Collection entries
----------
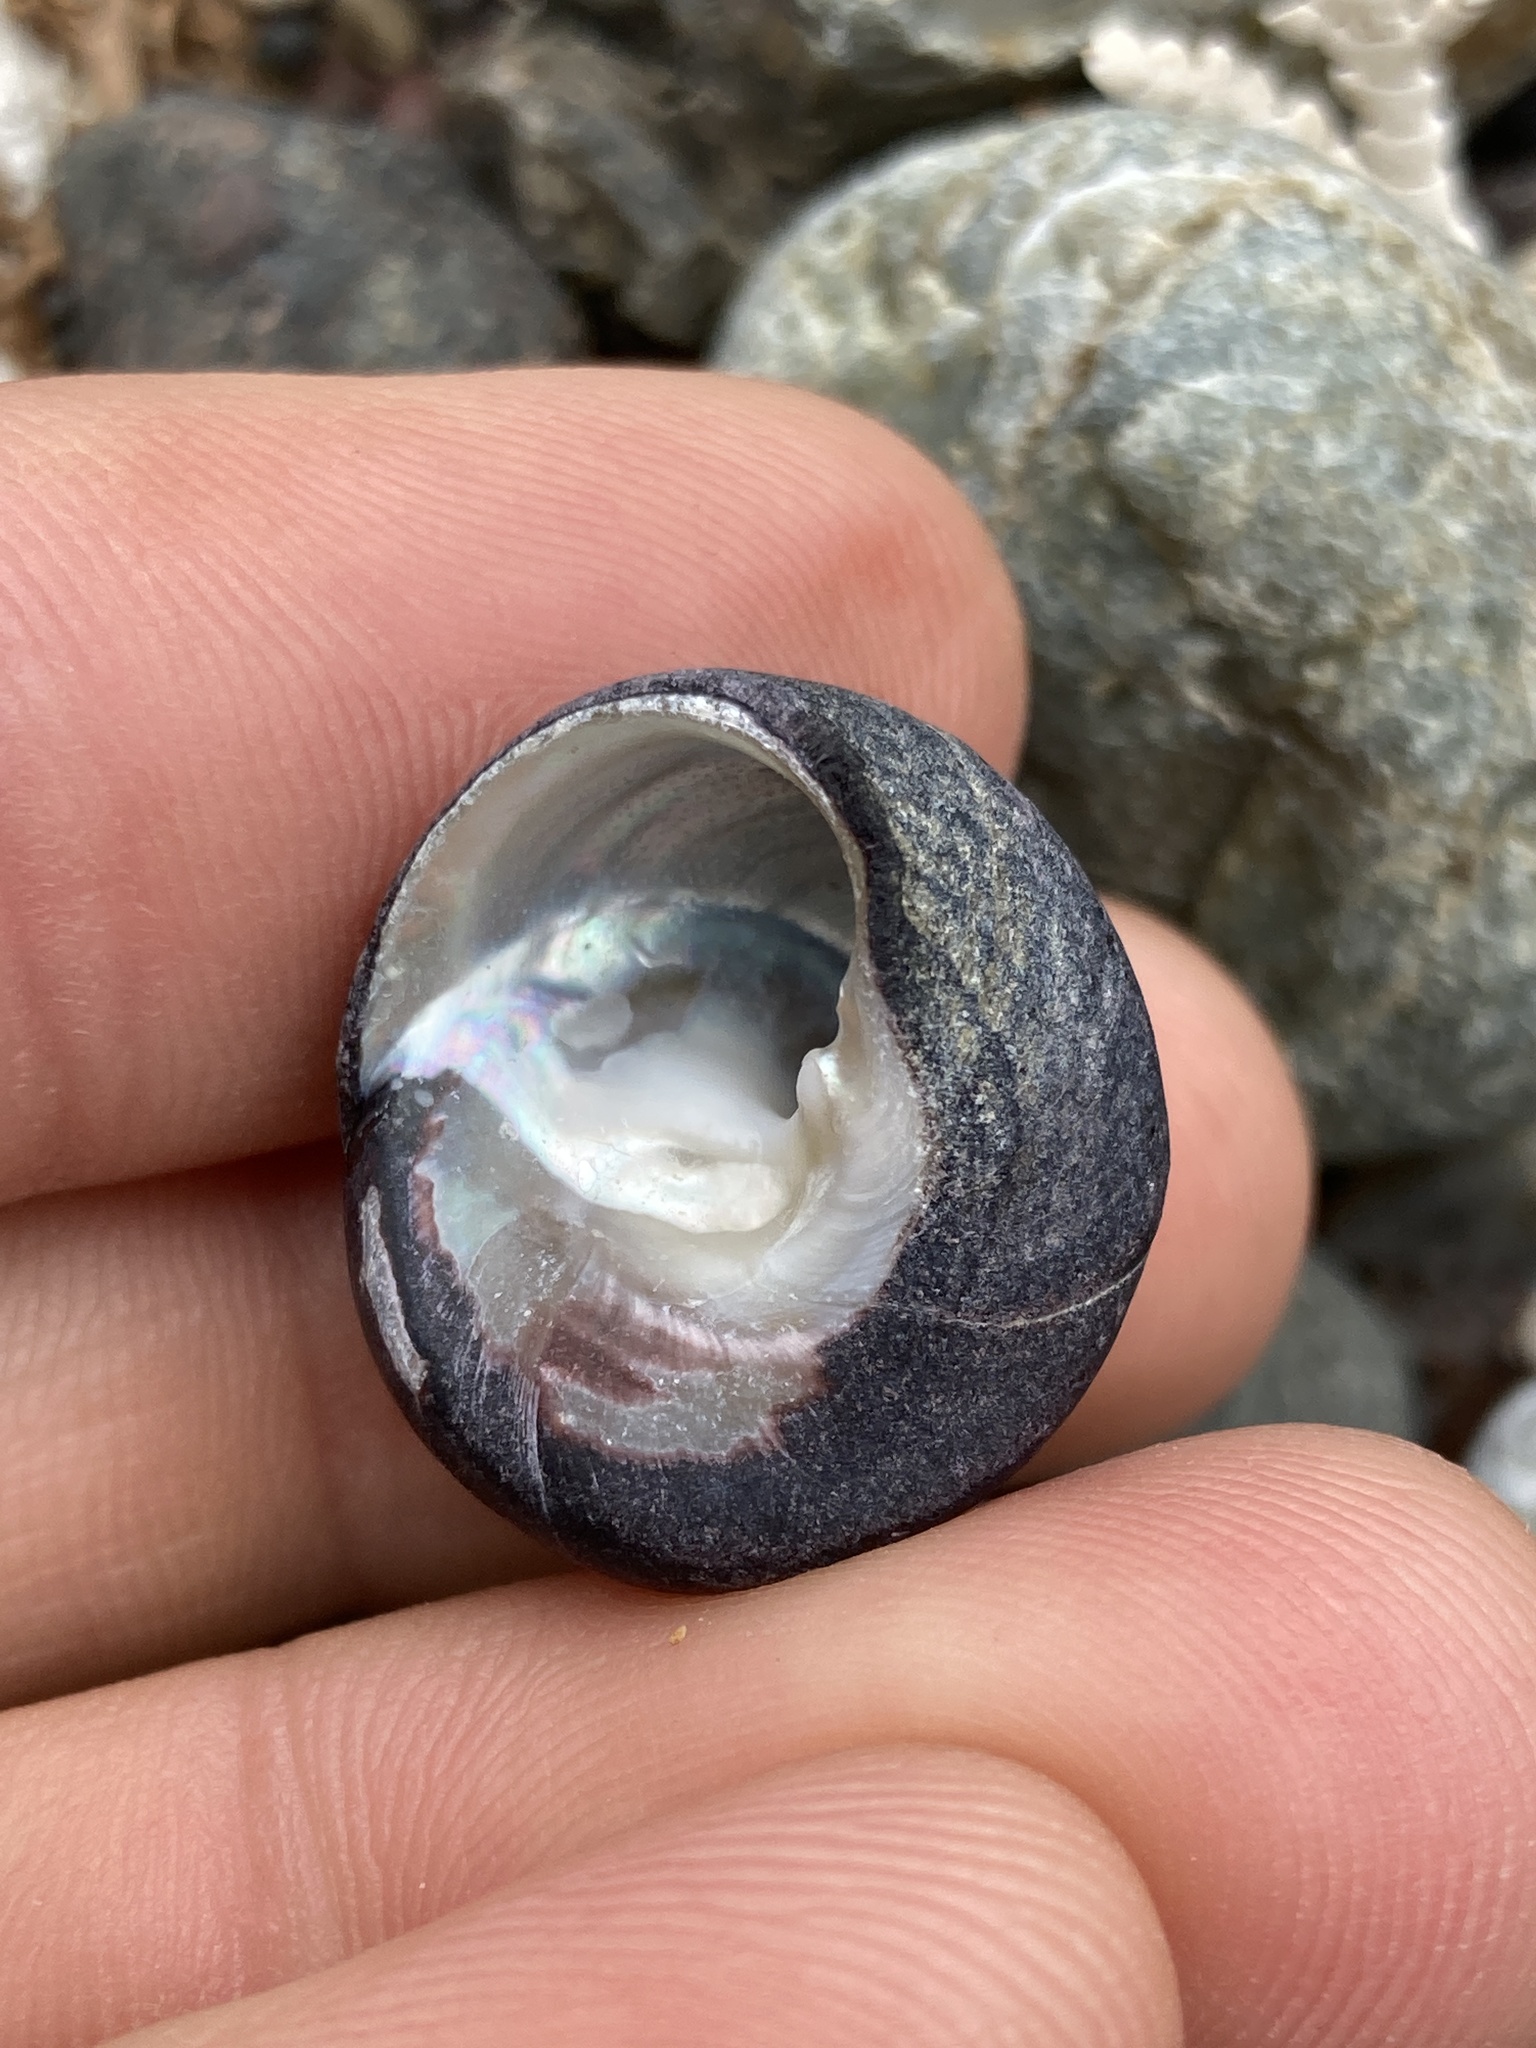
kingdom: Animalia
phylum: Mollusca
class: Gastropoda
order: Trochida
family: Tegulidae
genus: Tegula
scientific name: Tegula funebralis
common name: Black tegula
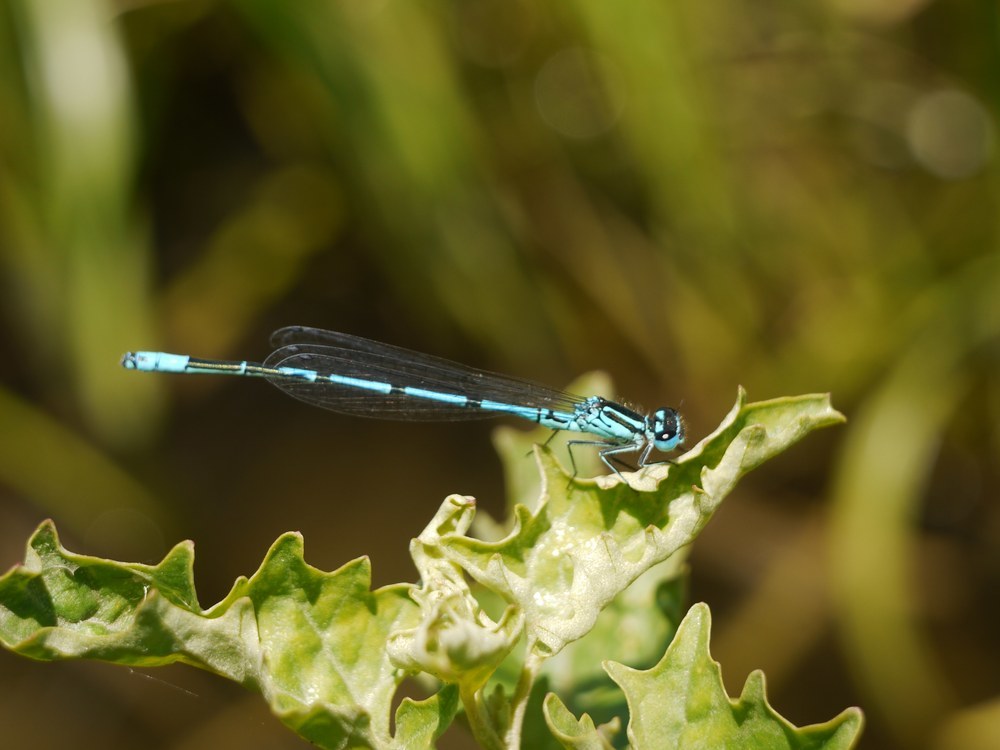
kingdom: Animalia
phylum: Arthropoda
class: Insecta
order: Odonata
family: Coenagrionidae
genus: Coenagrion
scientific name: Coenagrion puella
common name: Azure damselfly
----------
- Set task -
Can you rewrite the lines of all these records as a JSON list of strings, with one string per line, no blank lines, and the pictures left out?

- Answer -
[
  "kingdom: Animalia",
  "phylum: Mollusca",
  "class: Gastropoda",
  "order: Trochida",
  "family: Tegulidae",
  "genus: Tegula",
  "scientific name: Tegula funebralis",
  "common name: Black tegula",
  "kingdom: Animalia",
  "phylum: Arthropoda",
  "class: Insecta",
  "order: Odonata",
  "family: Coenagrionidae",
  "genus: Coenagrion",
  "scientific name: Coenagrion puella",
  "common name: Azure damselfly"
]